Linux used to deliver relatively low syscall overhead esp. on modern aggressively speculating CPUs.

But after spectre+meltdown mitigations landed it felt like the 1990s all over again where syscall overhead was a huge cost relative to the MIPS available.

blakepelton · 2025-09-20T14:43:08 1758379388

The article quotes the Intel docs: "Instruction ordering: Instructions following a SYSCALL may be fetched from memory before earlier instructions complete execution, but they will not execute (even speculatively) until all instructions prior to the SYSCALL have completed execution (the later instructions may execute before data stored by the earlier instructions have become globally visible)."

More detail here would be great, especially using the terms "issue" and "commit" rather than execute.

A barrier makes sense to me, but preventing instructions from issuing seems like too hard of a requirement, how could anyone tell?

eigenform · 2025-09-21T01:27:01 1758418021

> preventing instructions from issuing seems like too hard of a requirement

If this were the case, you could perform SYSCALL in the shadow of a mispredicted branch, and then try to use it to leak data from privileged code.

When the machine encounters an instruction that changes privilege level, you need to validate that you're on a correct path before you start scheduling and executing instructions from another context. Otherwise, you might be creating a situation where instructions in userspace can speculatively influence instructions in the kernel (among probably many other things).

That's why you typically make things like this drain the pipeline - once all younger instructions have retired, you know that you're on a correct [not-predicted] path through the program.

edit: Also, here's a recent example[^1] of how tricky these things can be (where SYSCALL isn't even serializing enough to prevent effects in one privilege level from propagating to another)

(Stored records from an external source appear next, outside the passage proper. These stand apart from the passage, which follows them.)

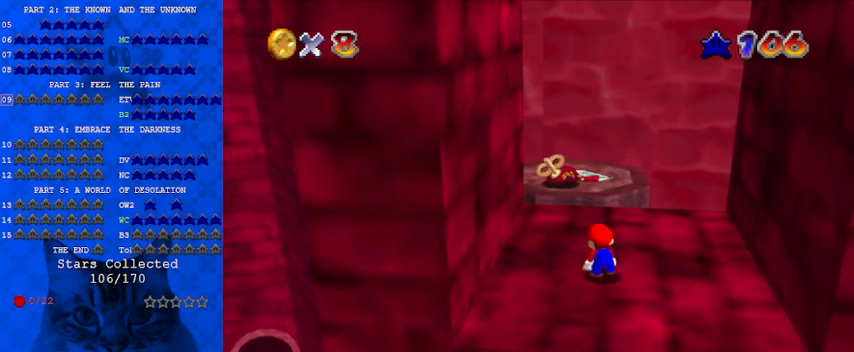
{"keys": ["left"], "events": [[67, "up", "down"], [100, "right", "down"], [267, "up", "up"], [400, "left", "down"], [400, "right", "up"]]}
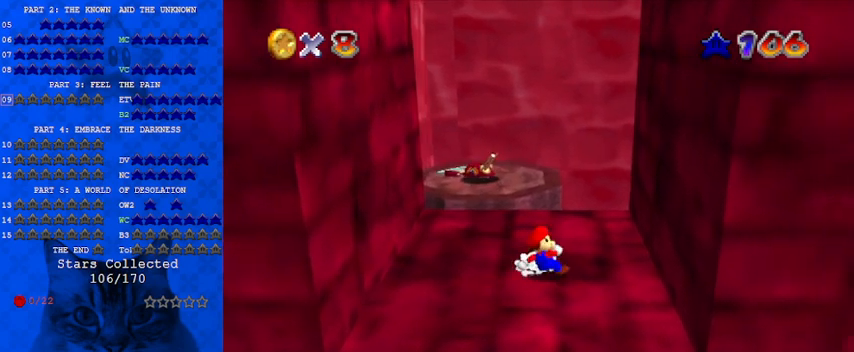
{"keys": ["left", "shift"], "events": [[33, "shift", "down"]]}
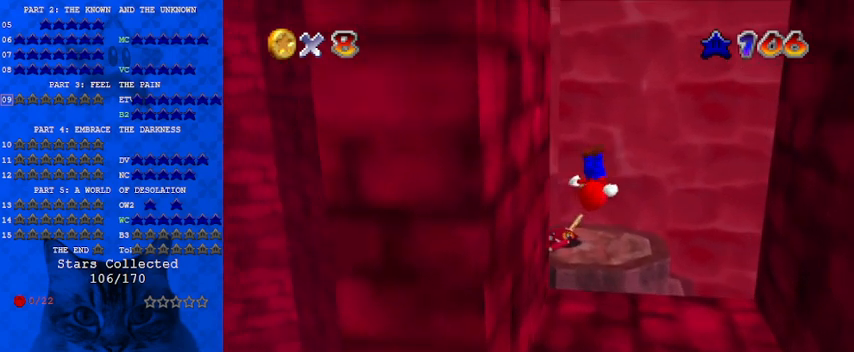
{"keys": ["right", "shift"], "events": [[33, "shift", "up"], [233, "left", "up"], [233, "right", "down"], [233, "shift", "down"]]}
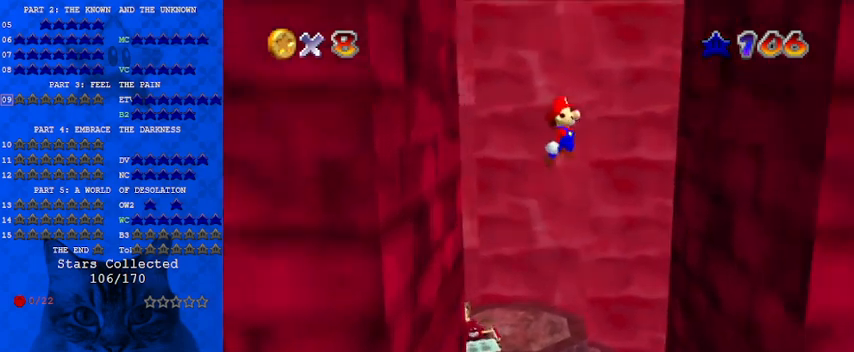
{"keys": ["left", "shift"], "events": [[333, "shift", "up"], [467, "left", "down"], [467, "right", "up"], [467, "shift", "down"]]}
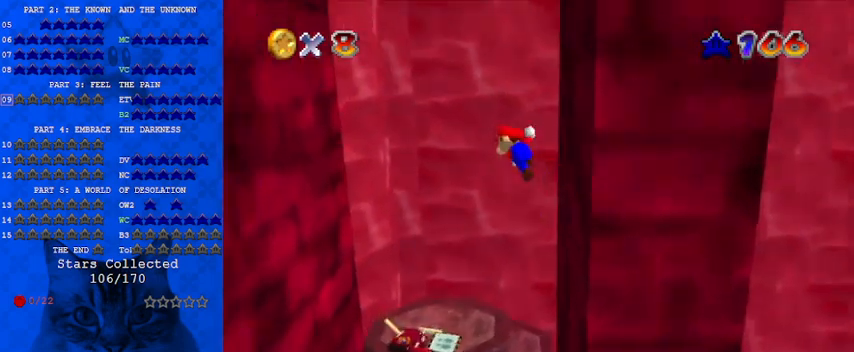
{"keys": ["left"], "events": [[100, "ctrl", "down"], [300, "ctrl", "up"], [333, "shift", "up"]]}
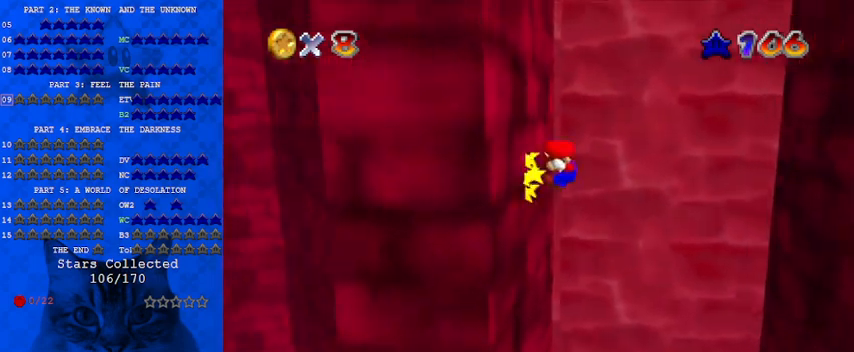
{"keys": ["right"], "events": [[33, "left", "up"], [33, "right", "down"], [33, "shift", "down"], [67, "ctrl", "down"], [300, "ctrl", "up"], [333, "shift", "up"]]}
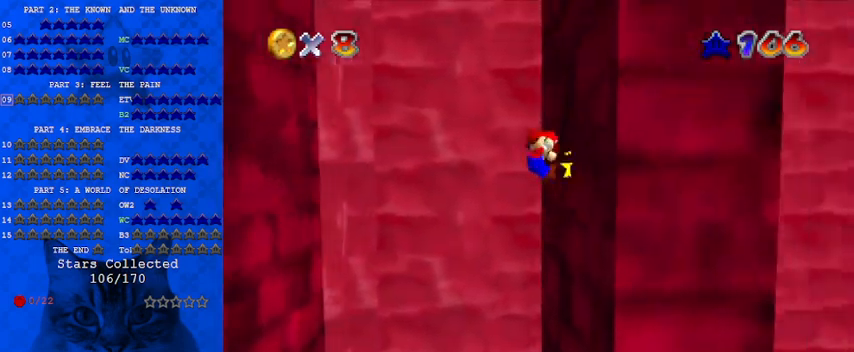
{"keys": ["left"], "events": [[67, "left", "down"], [67, "shift", "down"], [133, "ctrl", "down"], [133, "right", "up"], [367, "ctrl", "up"], [400, "shift", "up"]]}
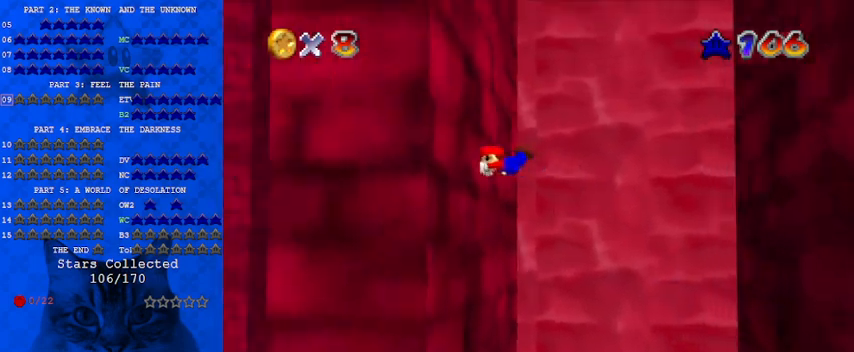
{"keys": ["right"], "events": [[133, "ctrl", "down"], [133, "left", "up"], [133, "right", "down"], [133, "shift", "down"], [400, "ctrl", "up"], [467, "shift", "up"]]}
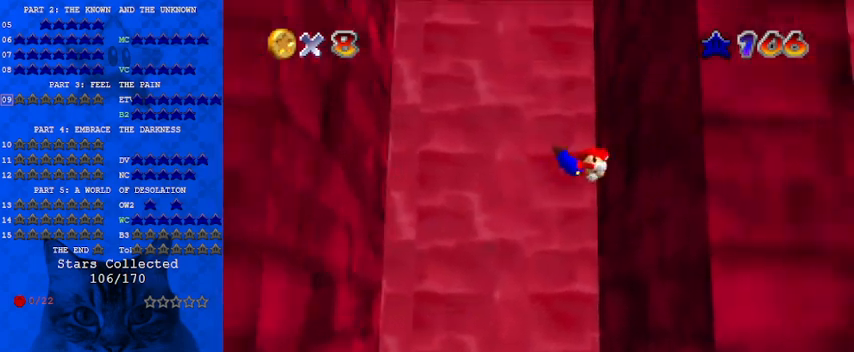
{"keys": ["left", "shift"], "events": [[200, "ctrl", "down"], [200, "left", "down"], [200, "right", "up"], [200, "shift", "down"], [500, "ctrl", "up"]]}
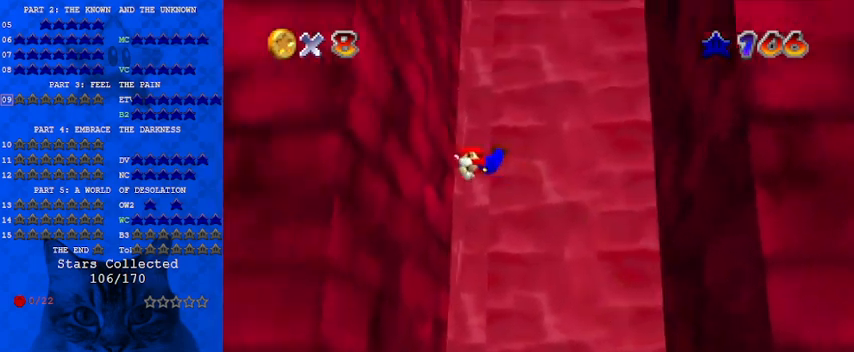
{"keys": ["ctrl", "right", "shift"], "events": [[67, "shift", "up"], [233, "left", "up"], [233, "right", "down"], [233, "shift", "down"], [300, "ctrl", "down"]]}
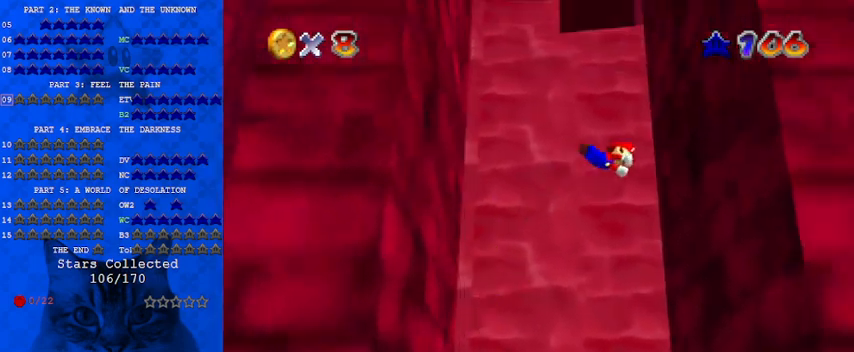
{"keys": ["ctrl", "left", "shift"], "events": [[33, "ctrl", "up"], [67, "shift", "up"], [300, "shift", "down"], [333, "ctrl", "down"], [333, "left", "down"], [333, "right", "up"]]}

[^1]: https://comsec.ethz.ch/wp-content/files/bprc_sec25.pdf

convolvatron · 2025-09-20T17:33:59 1758389639

it might have more to do with the difficult in separating out the contexts of the two execution streams across the rings. someone may have looked at the cost and complexity of all that accounting and said 'hell no'

blakepelton · 2025-09-20T21:06:15 1758402375

Yeah, I would probably say the same. It is a bit strange to document this as part of the architecture (rather than leaving it open as a potential future microarchitectural optimization). Is there some advantage an OS has knowing that the CPU flushes the pipeline on each system call?

BobbyTables2 · 2025-09-20T19:15:30 1758395730

And given Intel’s numerous speculation related vulnerabilities, it must have been quite a rare moment!!!

codedokode · 2025-09-20T23:05:37 1758409537

Is it that difficult, add a "ring" bit to every instruction in instruction queue? Sorry I never made a OoO CPU before.

codedokode · 2025-09-20T22:55:39 1758408939

There are so many extra steps, obviously the CPU is designed for legacy monolithic OS like Windows which uses syscalls rarely and would work slowly with much safer and better, than Windows, microkernels.

For example, why bother saving userspace registers? Just zero them out to prevent leaks. Ideally with a single instruction.